Sahurda yatıp iftarda kalkanlar...

MÜBAREK ramazan ayını idrak ettiğimiz şu günlerde halkımız ikiye ayrılmış bulunuyor. Oruç tutanlarla tutmayanlar.

Oruç tutanlar da kendi aralarında birtakım sınıflara ayrılıyorlar.

Mesela, oruç tuttuğu yüzünden belli olanlar...

‘Yüzlerine nur geliyor zira’ demek isterdim lakin öyle değil, şöyle: Suratlarından düşen bin parça oluyor. Gidin bir banka şubesine, postaneye, şuraya buraya, şıp diye anlarsınız. Siz anlamazsanız onlar birkaç saniye içinde ‘Kusura bakmayın kafam yerinde değil, oruçluyum da...’ demek suretiyle kendilerini belli ederler.

Bir diğer sınıf, ramazanın en az yarısını budayanlar...

Bunlar da kendi aralarında sınıflara ayrılırlar. Orucu baştan üç gün tutup sonra bırakanlar, bir gün tutup bir gün tutmayanlar, başında, ortasında, sonunda ve Kadir Gecesi tutanlar gibi.
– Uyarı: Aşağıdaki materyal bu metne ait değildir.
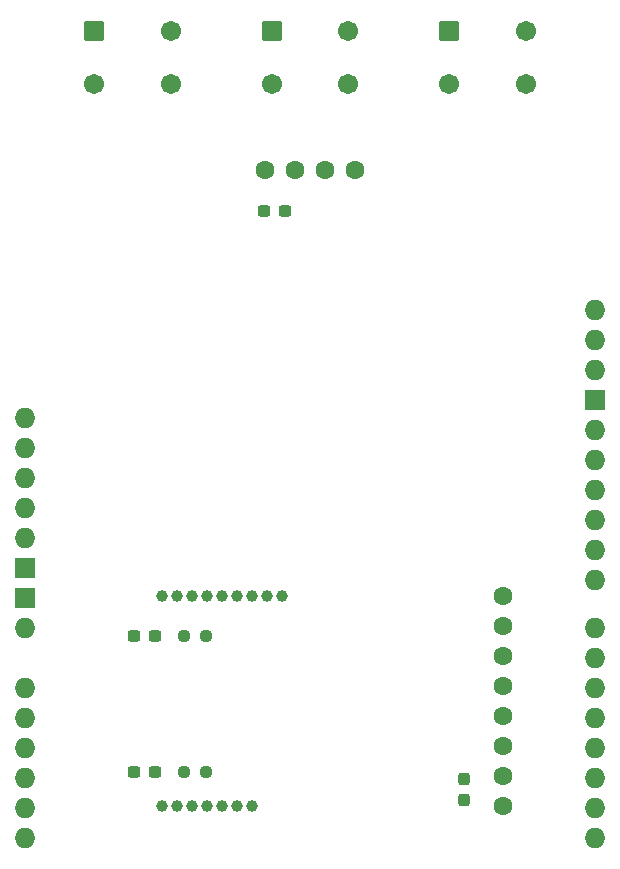
<source format=gbs>
G04 #@! TF.GenerationSoftware,KiCad,Pcbnew,8.0.6*
G04 #@! TF.CreationDate,2025-12-03T00:04:18-05:00*
G04 #@! TF.ProjectId,dead_reckoning_shield,64656164-5f72-4656-936b-6f6e696e675f,rev?*
G04 #@! TF.SameCoordinates,Original*
G04 #@! TF.FileFunction,Soldermask,Bot*
G04 #@! TF.FilePolarity,Negative*
%FSLAX46Y46*%
G04 Gerber Fmt 4.6, Leading zero omitted, Abs format (unit mm)*
G04 Created by KiCad (PCBNEW 8.0.6) date 2025-12-03 00:04:18*
%MOMM*%
%LPD*%
G01*
G04 APERTURE LIST*
G04 Aperture macros list*
%AMRoundRect*
0 Rectangle with rounded corners*
0 $1 Rounding radius*
0 $2 $3 $4 $5 $6 $7 $8 $9 X,Y pos of 4 corners*
0 Add a 4 corners polygon primitive as box body*
4,1,4,$2,$3,$4,$5,$6,$7,$8,$9,$2,$3,0*
0 Add four circle primitives for the rounded corners*
1,1,$1+$1,$2,$3*
1,1,$1+$1,$4,$5*
1,1,$1+$1,$6,$7*
1,1,$1+$1,$8,$9*
0 Add four rect primitives between the rounded corners*
20,1,$1+$1,$2,$3,$4,$5,0*
20,1,$1+$1,$4,$5,$6,$7,0*
20,1,$1+$1,$6,$7,$8,$9,0*
20,1,$1+$1,$8,$9,$2,$3,0*%
G04 Aperture macros list end*
%ADD10C,1.600000*%
%ADD11RoundRect,0.102000X-0.749000X-0.749000X0.749000X-0.749000X0.749000X0.749000X-0.749000X0.749000X0*%
%ADD12C,1.702000*%
%ADD13O,1.727200X1.727200*%
%ADD14R,1.727200X1.727200*%
%ADD15C,1.000000*%
%ADD16RoundRect,0.237500X-0.300000X-0.237500X0.300000X-0.237500X0.300000X0.237500X-0.300000X0.237500X0*%
%ADD17RoundRect,0.237500X0.300000X0.237500X-0.300000X0.237500X-0.300000X-0.237500X0.300000X-0.237500X0*%
%ADD18RoundRect,0.237500X0.237500X-0.300000X0.237500X0.300000X-0.237500X0.300000X-0.237500X-0.300000X0*%
%ADD19RoundRect,0.237500X0.250000X0.237500X-0.250000X0.237500X-0.250000X-0.237500X0.250000X-0.237500X0*%
%ADD20RoundRect,0.237500X-0.250000X-0.237500X0.250000X-0.237500X0.250000X0.237500X-0.250000X0.237500X0*%
G04 APERTURE END LIST*
D10*
X216350000Y-138890000D03*
X216350000Y-136350000D03*
X216350000Y-133810000D03*
X216350000Y-131270000D03*
X216350000Y-128730000D03*
X216350000Y-126190000D03*
X216350000Y-123650000D03*
X216350000Y-121110000D03*
D11*
X196750000Y-73250000D03*
D12*
X203250000Y-73250000D03*
X196750000Y-77750000D03*
X203250000Y-77750000D03*
D13*
X175870000Y-106043000D03*
X175870000Y-108583000D03*
X175870000Y-111123000D03*
X175870000Y-113663000D03*
X175870000Y-116203000D03*
D14*
X175870000Y-118743000D03*
X175870000Y-121283000D03*
D13*
X175870000Y-123823000D03*
X175870000Y-128903000D03*
X175870000Y-131443000D03*
X175870000Y-133983000D03*
X175870000Y-136523000D03*
X175870000Y-139063000D03*
X175870000Y-141603000D03*
X224130000Y-141603000D03*
X224130000Y-139063000D03*
X224130000Y-136523000D03*
X224130000Y-133983000D03*
X224130000Y-131443000D03*
X224130000Y-128903000D03*
X224130000Y-126363000D03*
X224130000Y-123823000D03*
X224130000Y-119759000D03*
X224130000Y-117219000D03*
X224130000Y-114679000D03*
X224130000Y-112139000D03*
X224130000Y-109599000D03*
X224130000Y-107059000D03*
D14*
X224130000Y-104519000D03*
D13*
X224130000Y-101979000D03*
X224130000Y-99439000D03*
X224130000Y-96899000D03*
D10*
X196190000Y-85000000D03*
X198730000Y-85000000D03*
X201270000Y-85000000D03*
X203810000Y-85000000D03*
D15*
X187460000Y-138890000D03*
X188730000Y-138890000D03*
X190000000Y-138890000D03*
X191270000Y-138890000D03*
X192540000Y-138890000D03*
X193810000Y-138890000D03*
X195080000Y-138890000D03*
X187460000Y-121110000D03*
X188730000Y-121110000D03*
X190000000Y-121110000D03*
X191270000Y-121110000D03*
X192540000Y-121110000D03*
X193810000Y-121110000D03*
X195080000Y-121110000D03*
X196350000Y-121110000D03*
X197620000Y-121110000D03*
D11*
X211750000Y-73250000D03*
D12*
X218250000Y-73250000D03*
X211750000Y-77750000D03*
X218250000Y-77750000D03*
D11*
X181750000Y-73250000D03*
D12*
X188250000Y-73250000D03*
X181750000Y-77750000D03*
X188250000Y-77750000D03*
D16*
X185137500Y-136000000D03*
X186862500Y-136000000D03*
D17*
X186862500Y-124500000D03*
X185137500Y-124500000D03*
D16*
X196137500Y-88500000D03*
X197862500Y-88500000D03*
D18*
X213000000Y-138362500D03*
X213000000Y-136637500D03*
D19*
X191162500Y-124500000D03*
X189337500Y-124500000D03*
D20*
X189337500Y-136000000D03*
X191162500Y-136000000D03*
M02*

</source>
Bunlara ‘kendini kandıranlar’ da denilebilir.

Bir taşla iki kuş vurmak isteyenler...

Bu grubun mensupları, yapacakları zayıflama diyetini ramazan ayına denk getirirler. Niyetleri ramazan sonunda hem zayıflamış hem de sevaba girmiş olmaktır. Lakin sabaha karşı pilav, börek yiyip yattıklarından ramazanı şişmanlamış olarak tamamlarlar. Mübarek günleri emellerine alet ettiklerinden sevaba falan da girmezler.

* * *

Sahurda yatıp iftarda kalkanlar...

Bir ay boyunca işi gücü terk ederler. Oruçlu saatleri uykuda geçirmek suretiyle ramazanı nefsine çaktırmadan atlatmak niyetinde olan bu grup mensuplarının orucunun kabul görüp görmediğini Allah bilir.

Ramazanı bir süre aç kalıp sonra yemeğe saldırmak şeklinde algılayanlar...

Ne kalplerini temizlemeye, ne üçkáğıttan vazgeçmeye niyetleri vardır. Dakikada bir yanındakilere ‘Kaç saat kaldı yav?’ diye sorarlar. İftardan sonra soda içip geğirirler.

Ve ramazanın hakkını verenler...

Her konuda nefsine hákimiyetiyle, ibadetiyle, sükûnetiyle, yüzünün nuruyla, tevazuuyla... Dedelerimizle beyaz başörtülü anneannelerimizi, babaannelerimizi hatırlayın...

İşte onlar gibilerin ramazanı mübarek olsun.

MIŞ-MUŞ

ABD’de başkanlığı daha çok adı kısa olanlar kazanıyormuş.

Amerikalılar yine iyi, biz seçerken hiçbir şeyine bakmıyoruz.

YTL’den sonra eski paralar asfalt olacakmış.

Sonunda servet ayaklarımızın altına seriliyor ama...

Tuğçe Kazaz, ‘İleride şarkıcılığa soyunabilirim’ demiş.

Tek umudumuz Sezen Aksu’nun kaynanalığını göstermesi.